■ Das Portrait: Ella Fitzgerald
Wenige Musiker nur definieren den Jazz, wenige Sängerinnen den Jazzgesang. Fast könnte man sagen, eine einzige: Ella Fitzgerald. Nachdem das 16jährige Waisenmädchen 1934 einen Amateurwettbewerb im Harlemer Apollo-Theater gewonnen hatte, dauerte es nur einige kurze Jahre, bis sie als „First Lady of Jazz“ anerkannt war. Darüber hinaus ist sie die eigentliche „First Lady of Song“: Mit ihrer Serie von Songbooks der großen Komponisten der amerikanischen Populärkultur des zwanzigsten Jahrhunderts – Cole Porter, Rodgers & Hart, Jerome Kern, Duke Ellington und anderen – schuf sie einen Kanon gültiger Interpretationen, die von Komponisten, Textern und KollegInnen vorbehaltlos bewundert werden: „Ich wußte gar nicht, wie gut unsere Musik ist“, staunt Ira Gershwin, und Duke Ellington würdigt sie in seinem „Portrait Of Ella Fitzgerald“: „Musikalisch steht sie außerhalb jeder Kategorie.“
Foto: William P. Gottlieb (1947)
Ihre kräftige Stimme ist von überragender Reife und Klarheit. Sie ziseliert einfühlsam Texte, Melodien und Improvisationen, scattet mit mitreißendem, aber beherrschtem Swing und läßt in Balladen die große Wärme ihrer Stimme und Seele aufstrahlen – all dies scheinbar ohne Anstrengung und mit natürlicher Autorität.
Ellas Karriere startet mit einem Engagement bei dem Harlemer Schlagzeuger und Big-Band-Leader Chick Webb. Als er 1939 stirbt, übernimmt sie die Band für drei Jahre. Danach adaptiert sie, insbesondere von Dizzy Gillespie beeindruckt, zwanglos Bebop-Techniken und -Harmonien und wird Star in den weltweiten „Jazz At The Philharmonic“-Tourneen des Impresarios Norman Granz, der bald auch ihr Manager wird. Über Jahrzehnte gibt sie regelmäßig Konzerte mit ihrem Trio, dabei am liebsten vom Pianisten Tommy Flanagan begleitet. Sie spielt und macht Platten mit Count Base und Duke Ellington. Die Songbooks entstehen innerhalb kürzester Zeit Ende der fünfziger Jahre.
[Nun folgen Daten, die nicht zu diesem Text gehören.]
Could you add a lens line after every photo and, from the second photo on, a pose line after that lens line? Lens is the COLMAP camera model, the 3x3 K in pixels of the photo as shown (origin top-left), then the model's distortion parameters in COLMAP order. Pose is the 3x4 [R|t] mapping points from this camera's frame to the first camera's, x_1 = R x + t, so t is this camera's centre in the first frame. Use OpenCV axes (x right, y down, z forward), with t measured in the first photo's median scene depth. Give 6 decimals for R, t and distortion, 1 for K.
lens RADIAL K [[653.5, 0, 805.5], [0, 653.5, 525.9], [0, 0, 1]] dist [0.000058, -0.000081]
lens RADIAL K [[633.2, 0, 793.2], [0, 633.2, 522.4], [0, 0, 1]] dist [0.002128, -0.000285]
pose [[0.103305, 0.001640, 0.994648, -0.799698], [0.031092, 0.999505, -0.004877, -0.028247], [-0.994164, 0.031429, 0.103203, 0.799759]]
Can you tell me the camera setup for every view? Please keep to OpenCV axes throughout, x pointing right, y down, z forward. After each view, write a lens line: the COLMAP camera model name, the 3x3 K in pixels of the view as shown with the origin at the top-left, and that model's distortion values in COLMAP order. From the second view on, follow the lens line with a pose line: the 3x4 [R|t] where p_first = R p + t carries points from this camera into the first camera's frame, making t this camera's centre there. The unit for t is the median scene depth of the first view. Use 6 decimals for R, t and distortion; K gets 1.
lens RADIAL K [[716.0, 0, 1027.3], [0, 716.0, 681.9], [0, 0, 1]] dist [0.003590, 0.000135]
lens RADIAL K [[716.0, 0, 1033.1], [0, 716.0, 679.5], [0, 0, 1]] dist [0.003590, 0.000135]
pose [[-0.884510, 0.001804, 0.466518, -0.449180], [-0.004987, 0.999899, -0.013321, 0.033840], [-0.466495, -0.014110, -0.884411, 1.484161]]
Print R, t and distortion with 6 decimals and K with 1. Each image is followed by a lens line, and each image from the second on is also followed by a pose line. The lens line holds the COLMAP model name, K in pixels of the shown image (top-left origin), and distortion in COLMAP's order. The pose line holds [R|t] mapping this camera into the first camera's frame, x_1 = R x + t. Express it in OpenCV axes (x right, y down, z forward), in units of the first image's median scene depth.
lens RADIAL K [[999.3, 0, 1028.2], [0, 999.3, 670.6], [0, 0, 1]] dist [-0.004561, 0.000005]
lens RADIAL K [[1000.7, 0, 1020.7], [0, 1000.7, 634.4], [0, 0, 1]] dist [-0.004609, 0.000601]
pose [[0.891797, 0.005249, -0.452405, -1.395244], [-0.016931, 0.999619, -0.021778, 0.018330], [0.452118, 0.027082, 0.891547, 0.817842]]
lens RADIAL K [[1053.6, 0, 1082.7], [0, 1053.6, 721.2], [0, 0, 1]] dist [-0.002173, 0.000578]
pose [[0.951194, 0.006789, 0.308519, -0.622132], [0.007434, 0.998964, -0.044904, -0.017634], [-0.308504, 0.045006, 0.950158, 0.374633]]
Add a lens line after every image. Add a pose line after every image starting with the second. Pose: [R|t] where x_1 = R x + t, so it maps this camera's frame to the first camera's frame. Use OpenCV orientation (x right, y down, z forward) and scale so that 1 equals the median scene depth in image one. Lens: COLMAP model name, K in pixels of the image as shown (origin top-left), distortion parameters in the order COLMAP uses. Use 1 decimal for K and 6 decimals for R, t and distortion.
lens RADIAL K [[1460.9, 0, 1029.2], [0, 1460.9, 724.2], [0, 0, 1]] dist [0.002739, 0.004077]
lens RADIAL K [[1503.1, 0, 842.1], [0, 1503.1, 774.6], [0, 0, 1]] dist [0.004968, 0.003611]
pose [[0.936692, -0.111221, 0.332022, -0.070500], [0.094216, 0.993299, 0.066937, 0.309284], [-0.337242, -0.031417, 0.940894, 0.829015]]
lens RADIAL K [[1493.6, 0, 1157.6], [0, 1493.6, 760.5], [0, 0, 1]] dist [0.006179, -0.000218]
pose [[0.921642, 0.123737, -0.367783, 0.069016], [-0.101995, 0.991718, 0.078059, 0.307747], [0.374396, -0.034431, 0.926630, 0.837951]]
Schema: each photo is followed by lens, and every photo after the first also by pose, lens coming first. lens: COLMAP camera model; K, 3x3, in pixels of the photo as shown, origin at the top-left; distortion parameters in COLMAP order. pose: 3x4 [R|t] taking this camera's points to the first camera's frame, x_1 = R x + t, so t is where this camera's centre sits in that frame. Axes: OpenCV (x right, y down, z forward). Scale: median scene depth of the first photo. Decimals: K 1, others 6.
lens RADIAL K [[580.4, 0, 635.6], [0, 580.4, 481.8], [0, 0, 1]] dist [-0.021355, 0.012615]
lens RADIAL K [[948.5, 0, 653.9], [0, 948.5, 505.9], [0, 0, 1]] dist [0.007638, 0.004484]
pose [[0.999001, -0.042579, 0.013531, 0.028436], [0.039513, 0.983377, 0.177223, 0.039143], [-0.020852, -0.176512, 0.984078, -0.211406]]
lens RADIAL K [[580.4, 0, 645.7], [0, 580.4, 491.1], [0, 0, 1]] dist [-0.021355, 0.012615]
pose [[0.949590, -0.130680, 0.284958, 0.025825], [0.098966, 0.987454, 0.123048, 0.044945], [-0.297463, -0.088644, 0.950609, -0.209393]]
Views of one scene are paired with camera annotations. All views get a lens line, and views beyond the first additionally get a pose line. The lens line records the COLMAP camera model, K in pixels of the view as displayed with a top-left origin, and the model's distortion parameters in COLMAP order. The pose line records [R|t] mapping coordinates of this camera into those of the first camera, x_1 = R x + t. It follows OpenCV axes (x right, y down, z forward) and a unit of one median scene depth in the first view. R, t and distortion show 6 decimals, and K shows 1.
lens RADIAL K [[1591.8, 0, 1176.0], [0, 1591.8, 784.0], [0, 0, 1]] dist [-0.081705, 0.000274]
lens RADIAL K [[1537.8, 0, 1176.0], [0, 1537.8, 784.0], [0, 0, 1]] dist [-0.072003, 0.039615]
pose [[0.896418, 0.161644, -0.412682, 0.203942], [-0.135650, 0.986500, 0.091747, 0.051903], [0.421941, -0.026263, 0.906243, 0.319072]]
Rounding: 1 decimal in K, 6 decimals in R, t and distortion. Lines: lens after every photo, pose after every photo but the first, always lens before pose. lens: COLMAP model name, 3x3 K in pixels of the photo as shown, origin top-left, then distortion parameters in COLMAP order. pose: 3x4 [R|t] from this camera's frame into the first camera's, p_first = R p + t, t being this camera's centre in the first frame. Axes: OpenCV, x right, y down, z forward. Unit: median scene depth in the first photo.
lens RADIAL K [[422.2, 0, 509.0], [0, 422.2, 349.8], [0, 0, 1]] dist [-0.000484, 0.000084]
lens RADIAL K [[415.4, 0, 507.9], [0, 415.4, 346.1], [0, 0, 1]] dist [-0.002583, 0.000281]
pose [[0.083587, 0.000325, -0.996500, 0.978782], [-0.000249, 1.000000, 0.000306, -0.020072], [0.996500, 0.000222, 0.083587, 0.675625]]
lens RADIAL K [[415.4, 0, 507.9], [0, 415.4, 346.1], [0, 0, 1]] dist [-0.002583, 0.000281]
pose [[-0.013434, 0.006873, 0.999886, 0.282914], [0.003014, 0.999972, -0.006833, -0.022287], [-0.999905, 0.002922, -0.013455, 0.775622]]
Ihre Kreativität scheint unerschöpflich.
Nach Augenoperationen in den siebziger Jahren werden die Auftritte seltener, nach einer Bypass-Operation 1986 muß sie sich noch mehr schonen. Sie lebt in Kalifornien. Gelegentliche Konzerte sind nicht melancholische Reminiszenzen an die guten alten Zeiten, sondern nach wie vor Sternstunden.